🤖 AI Summary
This work addresses a key limitation in existing Bayesian deep learning approaches, which rely solely on a scalar mutual information metric to quantify epistemic uncertainty and thus cannot distinguish the model’s ignorance across safety-critical versus non-critical classes. The authors propose decomposing mutual information into a per-class contribution vector \( C_k(x) = \sigma_k^{2}/(2\mu_k) \), derived from the mean and variance of class probabilities over posterior samples, with a second-order Taylor expansion ensuring that the sum of these contributions approximates mutual information. This formulation enables, for the first time, interpretable and comparable per-class epistemic uncertainty estimates, mitigates boundary suppression, facilitates fair comparison between rare and common classes, and introduces a skewness-based metric to assess approximation quality. Experiments demonstrate a 34.7% reduction in risk for critical classes in diabetic retinopathy selective prediction, state-of-the-art AUROC in out-of-distribution detection—revealing asymmetric distribution shifts invisible to mutual information—and enhanced robustness to label noise.
📝 Abstract
In safety-critical classification, the cost of failure is often asymmetric, yet Bayesian deep learning summarises epistemic uncertainty with a single scalar, mutual information (MI), that cannot distinguish whether a model's ignorance involves a benign or safety-critical class.

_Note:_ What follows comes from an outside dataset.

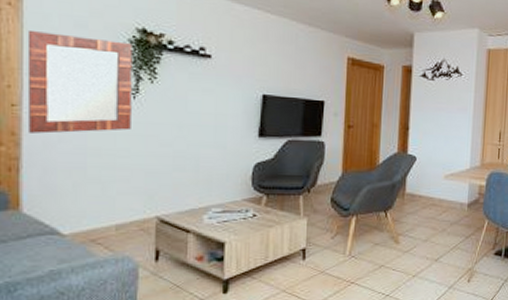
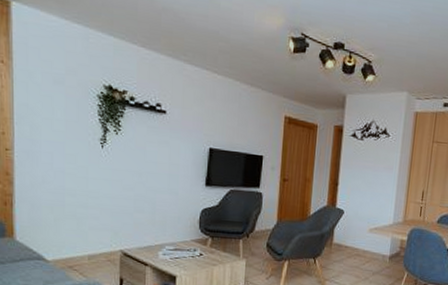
home mirror: present [27,31,132,134] -> none [16,86,101,175]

We decompose MI into a per-class vector $C_k(x)=\sigma_k^{2}/(2\mu_k)$, with $\mu_k{=}\mathbb{E}[p_k]$ and $\sigma_k^2{=}\mathrm{Var}[p_k]$ across posterior samples. The decomposition follows from a second-order Taylor expansion of the entropy; the $1/\mu_k$ weighting corrects boundary suppression and makes $C_k$ comparable across rare and common classes. By construction $\sum_k C_k \approx \mathrm{MI}$, and a companion skewness diagnostic flags inputs where the approximation degrades. After characterising the axiomatic properties of $C_k$, we validate it on three tasks: (i) selective prediction for diabetic retinopathy, where critical-class $C_k$ reduces selective risk by 34.7\% over MI and 56.2\% over variance baselines; (ii) out-of-distribution detection on clinical and image benchmarks, where $\sum_k C_k$ achieves the highest AUROC and the per-class view exposes asymmetric shifts invisible to MI; and (iii) a controlled label-noise study in which $\sum_k C_k$ shows less sensitivity to injected aleatoric noise than MI under end-to-end Bayesian training, while both metrics degrade under transfer learning. Across all tasks, the quality of the posterior approximation shapes uncertainty at least as strongly as the choice of metric, suggesting that how uncertainty is propagated through the network matters as much as how it is measured.